I am very frustrated and many times I have considered just throwing in the towel. If he would just cooperate with me and trust me, I could help him so easily and things would just fall into place to make his life better. But no, he has to over control everything and make everything so difficult, as if the social workers and APS people weren't making life difficult enough already.

Sorry folks. That was my rant for the day. I just really needed to get that off my chest for a few minutes. I am near tears almost all the time these past few days and I just couldn't hold it inside any longer.
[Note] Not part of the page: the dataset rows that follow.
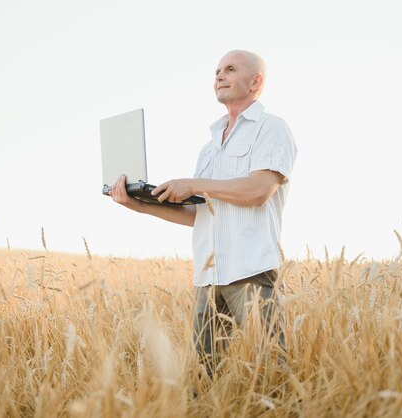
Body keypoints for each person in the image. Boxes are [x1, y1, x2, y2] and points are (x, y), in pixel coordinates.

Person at [109, 49, 297, 375]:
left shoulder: (271, 128)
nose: (219, 76)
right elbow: (199, 215)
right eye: (216, 71)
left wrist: (194, 184)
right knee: (206, 379)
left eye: (230, 69)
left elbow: (258, 191)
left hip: (250, 273)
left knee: (271, 376)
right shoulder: (209, 148)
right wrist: (139, 205)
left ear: (256, 81)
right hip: (208, 283)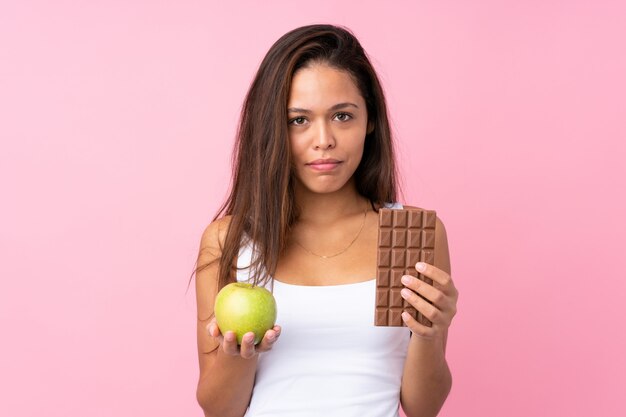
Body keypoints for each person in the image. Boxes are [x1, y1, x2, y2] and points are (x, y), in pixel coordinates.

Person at [193, 24, 458, 417]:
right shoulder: (230, 240)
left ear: (370, 121)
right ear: (273, 129)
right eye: (299, 120)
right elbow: (218, 410)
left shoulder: (410, 235)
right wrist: (241, 356)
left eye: (342, 116)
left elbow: (422, 407)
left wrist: (430, 334)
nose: (323, 140)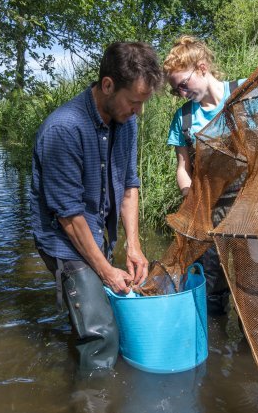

What's all of this ranting got to do with my Snow Day pictures I am sharing with you? Nothing, except that I have been cooped up in my house all day dealing with this stuff because we got a foot of snow dumped on us this morning over the course of just 3 hours. The white sparkly stuff is very beautiful, but it does disrupt normal activities. I was supposed to receive a stress relieving massage today, but I had to reschedule it since I was snowed in here and couldn't drive anywhere today. Yesterday, I had to reschedule my own massage clients due to snow as well. So I am cooped up, stressed out, lacking money and needing a massage. Bah!

I was right in the middle of being creative in my kitchen this afternoon, making meatloaf in the oven and chopping up fresh veggies for homemade chicken soup on the stove, when I got the call from the social worker about my Dad. Totally blew away my cozy snow day mood. I was trying to have a little bit of time to myself and feel good in my kitchen. Not meant to be, I guess.

So I built a nice fire in my woodstove to keep the house and me warm today.


Nice warm fire


My kitties know how to get comfy and relax:

Frieda by the fire ~ she wouldn't face my camera

So I guess I just need to take life one day at a time and try my best to remain sane in the process. Some days, like today, I just want to run away and hide from the world.

Thanks for listening. I hope you at least enjoyed the pictures.